I am reminded of a particular foible of Nathan Zuckerman -- the deeply flawed protagonist and alter-ego of novelist Philip Roth. In the second book of the Zuckerman trilogy, Nathan stands at the bedside of his dying father. The two have had a lifelong troubled relationship. The family goes around the room, each person taking a turn to offer parting words to the patriarch of the family. They share memories with Nathan’s dying father -- the smell of the old winepress in the cellar of the family’s house, the taste of grandma’s famous mandel bread. But when it is Nathan’s turn to speak, instead of offering a memory from his childhood, he delivers a beautiful and deeply misguided speech on the origins of the universe. He tells his father about how the universe has been expanding for billions of years, and how after 50 billion years, the universe will been to contract again -- another 50 billion year process. And on and on it will go like this -- expanding and contracting, forever. “Imagine it,” Nathan says, “A universe being reborn and reborn and reborn without end.”
And while Nathan’s speech is elegant, and its promise of future rebirth is enticing -- predictably, the speech falls flat. Rather than holding out a glimmer of hope, Nathan’s lofty speech only further drives the wedge between him and his father. Seeing the speech’s deleterious effect, Nathan thinks: “The mandel bread was a much better idea.”
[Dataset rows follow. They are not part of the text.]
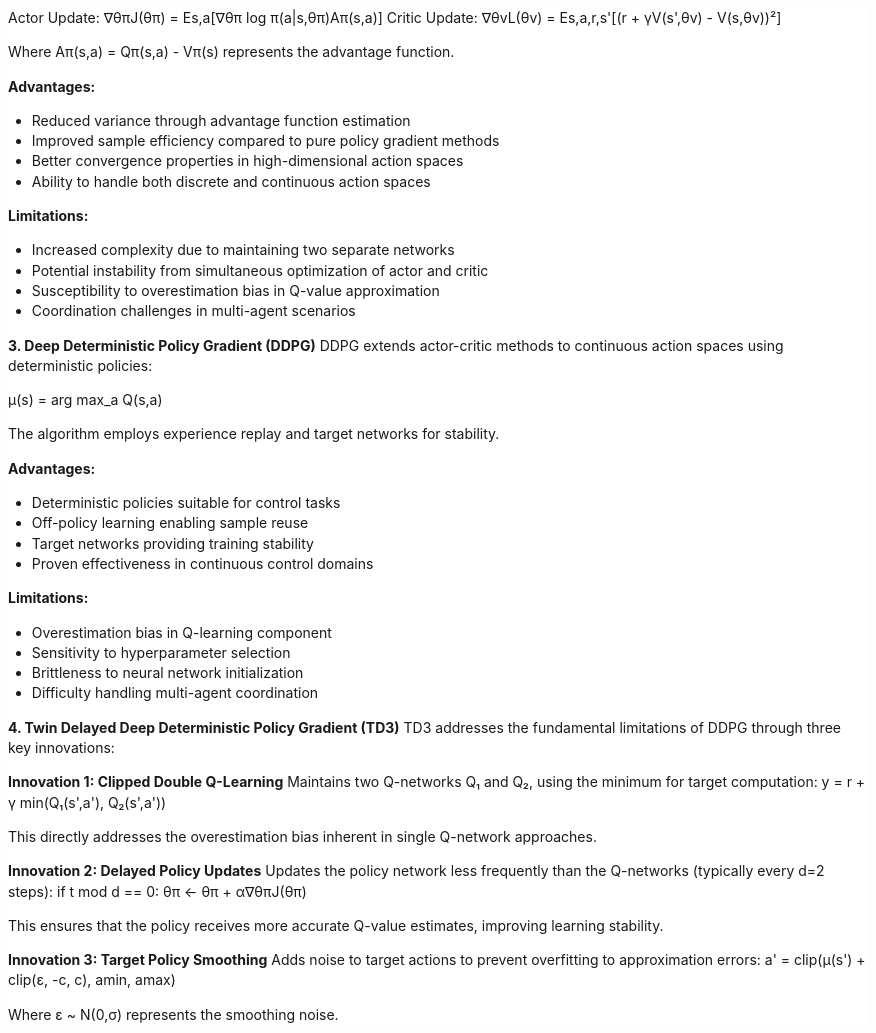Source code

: Actor Update: ∇θπJ(θπ) = Es,a[∇θπ log π(a|s,θπ)Aπ(s,a)]
Critic Update: ∇θvL(θv) = Es,a,r,s'[(r + γV(s',θv) - V(s,θv))²]

Where Aπ(s,a) = Qπ(s,a) - Vπ(s) represents the advantage function.

**Advantages:**
- Reduced variance through advantage function estimation
- Improved sample efficiency compared to pure policy gradient methods
- Better convergence properties in high-dimensional action spaces
- Ability to handle both discrete and continuous action spaces

**Limitations:**
- Increased complexity due to maintaining two separate networks
- Potential instability from simultaneous optimization of actor and critic
- Susceptibility to overestimation bias in Q-value approximation
- Coordination challenges in multi-agent scenarios

**3. Deep Deterministic Policy Gradient (DDPG)**
DDPG extends actor-critic methods to continuous action spaces using deterministic policies:

μ(s) = arg max_a Q(s,a)

The algorithm employs experience replay and target networks for stability.

**Advantages:**
- Deterministic policies suitable for control tasks
- Off-policy learning enabling sample reuse
- Target networks providing training stability
- Proven effectiveness in continuous control domains

**Limitations:**
- Overestimation bias in Q-learning component
- Sensitivity to hyperparameter selection
- Brittleness to neural network initialization
- Difficulty handling multi-agent coordination

**4. Twin Delayed Deep Deterministic Policy Gradient (TD3)**
TD3 addresses the fundamental limitations of DDPG through three key innovations:

**Innovation 1: Clipped Double Q-Learning**
Maintains two Q-networks Q₁ and Q₂, using the minimum for target computation:
y = r + γ min(Q₁(s',a'), Q₂(s',a'))

This directly addresses the overestimation bias inherent in single Q-network approaches.

**Innovation 2: Delayed Policy Updates**
Updates the policy network less frequently than the Q-networks (typically every d=2 steps):
if t mod d == 0: θπ ← θπ + α∇θπJ(θπ)

This ensures that the policy receives more accurate Q-value estimates, improving learning stability.

**Innovation 3: Target Policy Smoothing**
Adds noise to target actions to prevent overfitting to approximation errors:
a' = clip(μ(s') + clip(ε, -c, c), amin, amax)

Where ε ~ N(0,σ) represents the smoothing noise.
We have before us two models for exploring the past: one built on the science of the universe, the other built on the stories of a family; one that looks like history, and one that looks like memory. And while the notion that our universe is ever being reborn and reborn in 100 billion year cycles may provide some comfort, it is a rather cold comfort. What human, after all, has a memory long enough to recall the origins of the universe?
Better that we remember what we can: Her mandel bread. His scruffy face. His tired old jokes. The way she used to sign off every phone call by insisting that she loved us more. Better to re-member, to re-gain: yes, a memory, but not merely a memory.
On Passover, we’re commanded to see ourselves as if we personally participated in the Exodus from Egypt -- to feel as if that distant, mythic past is not merely a memory, but is as real today as you and me.
We were there. It was only yesterday. We can see it now. We can still feel the mandel bread crumbling between our teeth.